(Text-based hardware design files)
- - -

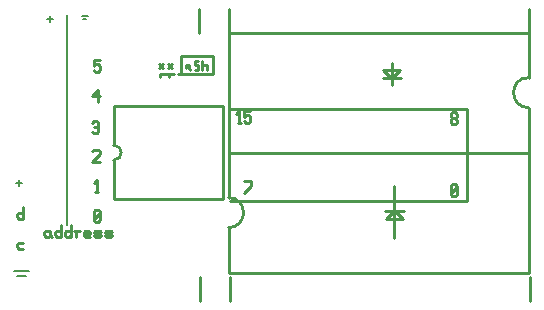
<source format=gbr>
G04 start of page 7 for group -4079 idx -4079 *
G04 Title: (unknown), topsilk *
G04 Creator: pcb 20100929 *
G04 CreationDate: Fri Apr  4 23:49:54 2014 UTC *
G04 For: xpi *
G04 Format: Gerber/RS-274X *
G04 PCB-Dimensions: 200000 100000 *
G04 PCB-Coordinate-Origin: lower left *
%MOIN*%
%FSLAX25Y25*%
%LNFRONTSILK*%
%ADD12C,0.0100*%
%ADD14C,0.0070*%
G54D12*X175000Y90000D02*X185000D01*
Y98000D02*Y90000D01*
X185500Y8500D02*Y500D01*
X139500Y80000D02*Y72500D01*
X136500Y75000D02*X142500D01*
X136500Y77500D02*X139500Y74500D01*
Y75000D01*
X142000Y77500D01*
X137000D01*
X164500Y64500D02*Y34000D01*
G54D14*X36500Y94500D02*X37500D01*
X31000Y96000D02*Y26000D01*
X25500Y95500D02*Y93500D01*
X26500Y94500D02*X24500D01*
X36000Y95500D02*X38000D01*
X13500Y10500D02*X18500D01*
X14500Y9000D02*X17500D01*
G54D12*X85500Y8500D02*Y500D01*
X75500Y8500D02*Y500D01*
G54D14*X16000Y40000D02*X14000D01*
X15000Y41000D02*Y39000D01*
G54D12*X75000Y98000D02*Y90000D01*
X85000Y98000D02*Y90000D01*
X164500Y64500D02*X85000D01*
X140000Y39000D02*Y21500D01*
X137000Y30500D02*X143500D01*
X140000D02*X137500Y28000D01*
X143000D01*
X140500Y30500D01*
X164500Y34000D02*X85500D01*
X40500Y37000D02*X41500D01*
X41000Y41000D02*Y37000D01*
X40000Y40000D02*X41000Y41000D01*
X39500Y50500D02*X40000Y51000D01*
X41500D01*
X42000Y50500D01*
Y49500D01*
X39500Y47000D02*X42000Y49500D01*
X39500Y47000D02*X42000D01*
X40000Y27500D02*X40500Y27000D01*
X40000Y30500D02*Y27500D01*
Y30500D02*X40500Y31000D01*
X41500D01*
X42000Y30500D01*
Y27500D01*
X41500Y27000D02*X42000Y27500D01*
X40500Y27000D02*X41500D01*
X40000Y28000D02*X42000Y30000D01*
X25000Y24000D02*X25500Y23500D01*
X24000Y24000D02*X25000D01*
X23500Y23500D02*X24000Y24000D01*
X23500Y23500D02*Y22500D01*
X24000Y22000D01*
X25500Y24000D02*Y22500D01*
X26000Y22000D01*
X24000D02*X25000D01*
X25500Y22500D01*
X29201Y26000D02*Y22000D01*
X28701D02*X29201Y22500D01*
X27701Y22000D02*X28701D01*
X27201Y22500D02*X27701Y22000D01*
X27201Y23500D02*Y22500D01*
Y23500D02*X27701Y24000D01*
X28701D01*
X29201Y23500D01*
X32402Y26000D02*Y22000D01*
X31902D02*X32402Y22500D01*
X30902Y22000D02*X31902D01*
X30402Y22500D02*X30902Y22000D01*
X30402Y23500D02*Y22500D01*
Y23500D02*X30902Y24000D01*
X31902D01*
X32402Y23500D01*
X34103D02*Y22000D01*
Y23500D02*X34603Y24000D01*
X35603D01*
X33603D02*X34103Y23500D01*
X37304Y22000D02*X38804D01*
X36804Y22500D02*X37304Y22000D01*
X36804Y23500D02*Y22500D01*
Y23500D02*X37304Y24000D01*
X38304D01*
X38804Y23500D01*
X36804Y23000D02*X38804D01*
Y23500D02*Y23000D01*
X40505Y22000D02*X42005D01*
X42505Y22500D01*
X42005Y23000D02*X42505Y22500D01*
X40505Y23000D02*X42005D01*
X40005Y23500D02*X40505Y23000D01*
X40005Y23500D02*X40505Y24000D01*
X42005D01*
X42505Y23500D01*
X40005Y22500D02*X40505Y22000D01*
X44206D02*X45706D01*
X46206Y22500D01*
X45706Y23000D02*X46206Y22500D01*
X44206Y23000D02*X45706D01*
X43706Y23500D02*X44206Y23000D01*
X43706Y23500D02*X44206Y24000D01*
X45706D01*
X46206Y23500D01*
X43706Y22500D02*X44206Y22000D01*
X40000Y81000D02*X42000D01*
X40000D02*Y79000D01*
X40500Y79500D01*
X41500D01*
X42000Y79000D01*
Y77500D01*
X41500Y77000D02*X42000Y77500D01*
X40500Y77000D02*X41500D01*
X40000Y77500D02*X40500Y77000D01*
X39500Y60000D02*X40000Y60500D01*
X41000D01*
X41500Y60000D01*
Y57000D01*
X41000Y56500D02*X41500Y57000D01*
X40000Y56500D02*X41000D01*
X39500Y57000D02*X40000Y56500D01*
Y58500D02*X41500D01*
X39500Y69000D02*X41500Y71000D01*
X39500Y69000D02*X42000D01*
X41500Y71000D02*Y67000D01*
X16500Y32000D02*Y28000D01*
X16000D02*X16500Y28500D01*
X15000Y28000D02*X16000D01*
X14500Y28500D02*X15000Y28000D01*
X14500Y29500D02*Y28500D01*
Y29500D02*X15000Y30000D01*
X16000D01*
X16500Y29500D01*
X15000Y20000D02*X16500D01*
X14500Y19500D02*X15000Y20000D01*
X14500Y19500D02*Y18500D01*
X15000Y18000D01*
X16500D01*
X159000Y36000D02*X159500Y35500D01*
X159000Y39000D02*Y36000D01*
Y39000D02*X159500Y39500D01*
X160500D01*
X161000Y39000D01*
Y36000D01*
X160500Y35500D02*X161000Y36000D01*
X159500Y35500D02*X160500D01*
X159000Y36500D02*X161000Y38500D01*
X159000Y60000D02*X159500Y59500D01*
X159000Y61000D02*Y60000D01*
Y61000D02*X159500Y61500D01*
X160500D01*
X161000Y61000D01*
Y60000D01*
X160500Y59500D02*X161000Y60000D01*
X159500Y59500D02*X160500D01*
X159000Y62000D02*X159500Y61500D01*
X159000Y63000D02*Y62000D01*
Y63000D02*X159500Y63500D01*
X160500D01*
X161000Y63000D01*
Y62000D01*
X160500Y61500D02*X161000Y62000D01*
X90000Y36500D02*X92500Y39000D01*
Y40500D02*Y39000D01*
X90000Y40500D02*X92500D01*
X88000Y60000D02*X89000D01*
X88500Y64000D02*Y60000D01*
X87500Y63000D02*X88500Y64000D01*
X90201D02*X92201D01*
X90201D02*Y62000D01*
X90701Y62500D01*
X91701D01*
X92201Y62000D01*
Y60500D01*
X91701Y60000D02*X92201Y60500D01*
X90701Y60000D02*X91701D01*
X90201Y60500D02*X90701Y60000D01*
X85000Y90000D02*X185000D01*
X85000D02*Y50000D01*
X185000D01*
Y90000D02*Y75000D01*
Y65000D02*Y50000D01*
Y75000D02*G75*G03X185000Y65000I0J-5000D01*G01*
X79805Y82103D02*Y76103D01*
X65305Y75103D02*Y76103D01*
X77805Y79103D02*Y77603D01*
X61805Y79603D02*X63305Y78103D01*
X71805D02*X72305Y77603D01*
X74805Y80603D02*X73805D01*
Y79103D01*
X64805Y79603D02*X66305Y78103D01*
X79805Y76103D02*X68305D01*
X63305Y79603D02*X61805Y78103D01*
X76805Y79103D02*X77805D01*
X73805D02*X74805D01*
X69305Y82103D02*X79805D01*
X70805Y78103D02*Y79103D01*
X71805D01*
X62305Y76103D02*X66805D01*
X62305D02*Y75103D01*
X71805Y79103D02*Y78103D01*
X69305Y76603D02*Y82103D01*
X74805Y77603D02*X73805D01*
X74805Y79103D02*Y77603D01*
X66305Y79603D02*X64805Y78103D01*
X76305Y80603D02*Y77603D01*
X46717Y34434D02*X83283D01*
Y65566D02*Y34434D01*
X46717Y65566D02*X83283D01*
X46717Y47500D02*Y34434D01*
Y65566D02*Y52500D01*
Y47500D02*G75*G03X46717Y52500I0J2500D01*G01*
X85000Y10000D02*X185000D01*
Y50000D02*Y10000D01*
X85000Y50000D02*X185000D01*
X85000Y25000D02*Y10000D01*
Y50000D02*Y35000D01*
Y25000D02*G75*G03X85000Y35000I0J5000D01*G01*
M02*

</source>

- - -

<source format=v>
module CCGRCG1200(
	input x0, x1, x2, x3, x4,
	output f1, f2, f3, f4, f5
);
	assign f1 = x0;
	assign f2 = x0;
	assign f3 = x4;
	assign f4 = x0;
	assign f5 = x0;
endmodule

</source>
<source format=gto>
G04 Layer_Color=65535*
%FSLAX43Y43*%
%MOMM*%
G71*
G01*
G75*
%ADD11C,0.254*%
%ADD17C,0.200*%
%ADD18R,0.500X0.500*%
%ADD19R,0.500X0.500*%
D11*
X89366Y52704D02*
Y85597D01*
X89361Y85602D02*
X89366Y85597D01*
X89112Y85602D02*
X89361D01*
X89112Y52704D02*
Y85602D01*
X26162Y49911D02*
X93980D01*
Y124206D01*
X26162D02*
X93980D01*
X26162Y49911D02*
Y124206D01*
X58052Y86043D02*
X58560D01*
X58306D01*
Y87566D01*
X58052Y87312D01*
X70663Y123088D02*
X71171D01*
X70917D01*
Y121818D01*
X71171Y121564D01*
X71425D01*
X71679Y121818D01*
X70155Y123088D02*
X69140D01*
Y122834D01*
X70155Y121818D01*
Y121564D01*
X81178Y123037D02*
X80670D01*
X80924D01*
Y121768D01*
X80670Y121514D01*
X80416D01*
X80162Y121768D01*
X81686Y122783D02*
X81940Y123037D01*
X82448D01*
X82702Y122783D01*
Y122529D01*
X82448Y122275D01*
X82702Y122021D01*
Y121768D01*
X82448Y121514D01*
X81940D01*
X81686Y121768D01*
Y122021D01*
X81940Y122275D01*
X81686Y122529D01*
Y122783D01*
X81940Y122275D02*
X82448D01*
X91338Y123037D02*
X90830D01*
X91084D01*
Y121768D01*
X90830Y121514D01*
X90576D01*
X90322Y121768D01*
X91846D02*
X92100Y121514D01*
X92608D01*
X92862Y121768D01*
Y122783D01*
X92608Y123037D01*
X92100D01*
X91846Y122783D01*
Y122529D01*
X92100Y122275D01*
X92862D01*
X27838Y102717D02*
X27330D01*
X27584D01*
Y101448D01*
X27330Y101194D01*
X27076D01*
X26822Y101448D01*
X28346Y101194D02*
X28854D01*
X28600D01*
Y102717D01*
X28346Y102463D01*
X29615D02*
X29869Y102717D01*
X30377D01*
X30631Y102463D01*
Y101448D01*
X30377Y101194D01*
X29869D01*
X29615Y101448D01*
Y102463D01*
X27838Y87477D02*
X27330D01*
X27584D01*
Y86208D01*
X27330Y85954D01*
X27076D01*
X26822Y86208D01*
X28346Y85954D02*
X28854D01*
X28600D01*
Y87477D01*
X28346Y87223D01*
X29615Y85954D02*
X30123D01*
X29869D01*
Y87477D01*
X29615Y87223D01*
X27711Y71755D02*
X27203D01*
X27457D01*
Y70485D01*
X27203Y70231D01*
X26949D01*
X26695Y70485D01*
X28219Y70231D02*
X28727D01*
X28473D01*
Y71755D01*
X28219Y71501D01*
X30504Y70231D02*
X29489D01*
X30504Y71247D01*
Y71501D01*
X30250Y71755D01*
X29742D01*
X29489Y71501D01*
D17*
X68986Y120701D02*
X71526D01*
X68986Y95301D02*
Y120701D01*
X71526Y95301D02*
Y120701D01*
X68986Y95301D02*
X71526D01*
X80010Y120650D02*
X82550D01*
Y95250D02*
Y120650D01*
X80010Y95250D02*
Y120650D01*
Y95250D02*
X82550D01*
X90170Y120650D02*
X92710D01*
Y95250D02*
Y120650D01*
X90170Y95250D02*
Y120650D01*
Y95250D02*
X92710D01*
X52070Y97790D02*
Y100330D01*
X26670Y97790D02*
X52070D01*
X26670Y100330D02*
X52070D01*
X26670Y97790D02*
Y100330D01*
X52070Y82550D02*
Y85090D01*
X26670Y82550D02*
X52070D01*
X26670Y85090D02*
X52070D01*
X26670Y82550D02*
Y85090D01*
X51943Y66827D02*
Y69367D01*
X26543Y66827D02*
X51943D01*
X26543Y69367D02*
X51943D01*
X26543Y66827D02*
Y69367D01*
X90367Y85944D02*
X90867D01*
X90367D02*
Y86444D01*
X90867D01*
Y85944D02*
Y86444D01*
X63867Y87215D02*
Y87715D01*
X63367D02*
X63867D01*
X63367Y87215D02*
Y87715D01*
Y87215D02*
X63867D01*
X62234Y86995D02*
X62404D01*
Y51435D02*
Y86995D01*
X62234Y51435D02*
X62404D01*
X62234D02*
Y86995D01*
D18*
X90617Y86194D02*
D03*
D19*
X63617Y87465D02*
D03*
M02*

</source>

- - -

**Problem statement**
The answer consists of every line above in which the word "assign" occurs.

**Task output**
	assign f1 = x0;
	assign f2 = x0;
	assign f3 = x4;
	assign f4 = x0;
	assign f5 = x0;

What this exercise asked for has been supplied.